Sit with it equally. You don't even have to only be there, go ahead and go down your rabbit hole of what if could go wrong. Like sure stuff could go wrong 'cause.

Speaker 0It'll, right? Like something like something's gonna happen. Guaranteed something's.

Speaker 1Gonna happen. It's fine. What's fun about our plan is that we do that with you is that what if thing of like strategic, I think Adam Grant calls it strategic pessimism. Like we look at like, okay, well if there were gonna be a plot to twist or there were gonna be a pothole, where would it be? Right? And like we do that together though, so that we can pull your brain back into like, okay, but now we're planned for it. Now we know what to do. This is how we could fill the gaps, right? And, and do our best to like lay a plan that is the most ideal plan, right? And if plot twists happen that we didn't foresee you have support there with you, right? Like doing the money work with us. Like you, you have that support right there with you.

But then take that down the other direction. Just what if it all goes amazingly well? And even though there will be things that, things within that that go wrong, it's kind of like having a bad moment and an otherwise good day. A lot of people tend to like that. Let that one bad moment ruin their entire day. Well the people that are the most successful in this world, they have good days with bad moments, not bad days, with good moments. And that's where we wanna pull like doing this money work. That's the number one side effect of doing this money work with me or with you, is that you become the person who has good days with bad moments rather than staying in that toxic relationship of like, I'm so stressed about my, I'm having such a bad day.

I'm having such a stressful life. I have such a no money, such situation. You you with moments and glimmers of good things, you come over to this other side where it's like, yeah, it's like basically good stuff with moments and, and and, and glimmers of like sad or yucky things tied in because that's just fully experiencing life as a human, right? Like you're gonna have bad things happen sometimes, but like overall, you'll be looking at your life and going, yeah, I'm so glad I bought this for myself. I'm so glad I bought my life for myself. I'm so glad that since I have to buy my life anyway, since we're always only ever buying our life, I might as well be buying the one I want. Right?

And that's what we pull your brain to. So those are the things sit with where you're invalidating yourself. If you are doubting yourself, ask where you're invalidating yourself. And then two, just sit with what if it could all go right. What if it works?
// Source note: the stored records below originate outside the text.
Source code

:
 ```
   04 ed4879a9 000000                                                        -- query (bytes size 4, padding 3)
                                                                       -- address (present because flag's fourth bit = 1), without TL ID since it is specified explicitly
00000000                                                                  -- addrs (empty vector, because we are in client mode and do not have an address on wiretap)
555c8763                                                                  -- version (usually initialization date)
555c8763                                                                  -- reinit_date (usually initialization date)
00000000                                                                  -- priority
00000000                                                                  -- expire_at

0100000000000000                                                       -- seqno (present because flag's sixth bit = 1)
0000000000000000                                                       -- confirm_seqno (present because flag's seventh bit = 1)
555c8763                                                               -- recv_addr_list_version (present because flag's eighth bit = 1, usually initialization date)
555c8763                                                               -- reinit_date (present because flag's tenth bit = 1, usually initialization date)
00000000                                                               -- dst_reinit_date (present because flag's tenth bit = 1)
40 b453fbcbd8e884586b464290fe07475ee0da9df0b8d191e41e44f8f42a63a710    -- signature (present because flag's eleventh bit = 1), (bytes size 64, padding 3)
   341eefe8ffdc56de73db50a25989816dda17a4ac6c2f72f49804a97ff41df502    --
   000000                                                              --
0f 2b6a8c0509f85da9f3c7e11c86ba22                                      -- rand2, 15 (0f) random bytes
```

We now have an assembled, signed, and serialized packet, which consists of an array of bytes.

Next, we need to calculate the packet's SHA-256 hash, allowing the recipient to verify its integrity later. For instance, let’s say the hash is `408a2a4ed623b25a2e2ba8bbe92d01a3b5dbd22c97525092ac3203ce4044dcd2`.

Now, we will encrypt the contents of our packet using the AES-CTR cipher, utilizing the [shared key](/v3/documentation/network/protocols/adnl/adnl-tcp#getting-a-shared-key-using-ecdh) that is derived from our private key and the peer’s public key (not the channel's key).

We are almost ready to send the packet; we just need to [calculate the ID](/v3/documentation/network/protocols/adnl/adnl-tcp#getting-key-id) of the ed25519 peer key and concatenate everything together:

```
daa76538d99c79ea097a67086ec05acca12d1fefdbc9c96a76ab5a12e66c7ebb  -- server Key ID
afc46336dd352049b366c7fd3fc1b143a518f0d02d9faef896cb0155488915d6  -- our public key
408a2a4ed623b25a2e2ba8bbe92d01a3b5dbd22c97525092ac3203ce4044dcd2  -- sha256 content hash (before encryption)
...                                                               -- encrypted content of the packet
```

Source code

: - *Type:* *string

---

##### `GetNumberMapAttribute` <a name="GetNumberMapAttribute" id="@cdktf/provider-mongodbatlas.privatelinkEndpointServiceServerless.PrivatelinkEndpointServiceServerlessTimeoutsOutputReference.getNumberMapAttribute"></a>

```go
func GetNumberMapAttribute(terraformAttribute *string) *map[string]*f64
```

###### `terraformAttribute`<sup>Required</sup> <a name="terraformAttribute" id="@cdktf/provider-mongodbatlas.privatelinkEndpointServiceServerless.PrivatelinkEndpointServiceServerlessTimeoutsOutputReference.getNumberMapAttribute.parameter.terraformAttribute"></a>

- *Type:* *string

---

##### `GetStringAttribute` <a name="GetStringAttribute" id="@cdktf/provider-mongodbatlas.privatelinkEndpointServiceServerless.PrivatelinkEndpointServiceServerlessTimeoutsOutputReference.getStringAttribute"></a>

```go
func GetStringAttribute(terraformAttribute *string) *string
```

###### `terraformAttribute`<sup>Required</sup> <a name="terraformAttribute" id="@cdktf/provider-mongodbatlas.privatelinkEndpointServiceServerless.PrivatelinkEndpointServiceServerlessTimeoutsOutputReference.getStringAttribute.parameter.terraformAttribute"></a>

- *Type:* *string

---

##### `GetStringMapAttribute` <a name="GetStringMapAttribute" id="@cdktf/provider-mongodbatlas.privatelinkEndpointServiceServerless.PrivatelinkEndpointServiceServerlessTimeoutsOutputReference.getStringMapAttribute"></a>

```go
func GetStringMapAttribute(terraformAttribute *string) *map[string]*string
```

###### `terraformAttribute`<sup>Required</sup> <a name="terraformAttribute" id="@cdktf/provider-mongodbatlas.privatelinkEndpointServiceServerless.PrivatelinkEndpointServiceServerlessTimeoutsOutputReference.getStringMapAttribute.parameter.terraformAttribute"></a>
Speaker 0I love that part. And even you just saying that, like what if insert your goal, dream big hair, whatever it is, what if this works? And even just listening to you say it like I get butterflies from that perspective. Like just for our listeners, like seriously sit there right now after this podcast ends and, and ask yourself out loud, what if this works and I get to pay for my kids' college with no worries. Invest in my retirement fund and live the life of my dreams. Buy that vacation home, buy a home for my family, me. Like if until you get butterflies, yeah. Sit there and list all the things that will happen if this works, because we know that in every situation, and again, there will be hurdles. This is not, this is not an easy thing. You're.

Speaker 1Not promising a a bump free ride, right? Like it's life.

Speaker 0Yes, yes. But what we will help you realize is that there are always options. You always have options. And living that good day with bad moments is absolutely within your reach.

Speaker 1Yeah. If there's one thing that going from food stamps to finance coach has taught me, it's that you always have an option.

Speaker 0Oh, I love it. I love it so much. Nicole, I am so excited. Thank you so much for coming on and sharing your expertise and your insight with us and, and I'm really excited about what's to come. Yeah.

Speaker 1 Me too. Oh, thanks for having me. Bye everybody.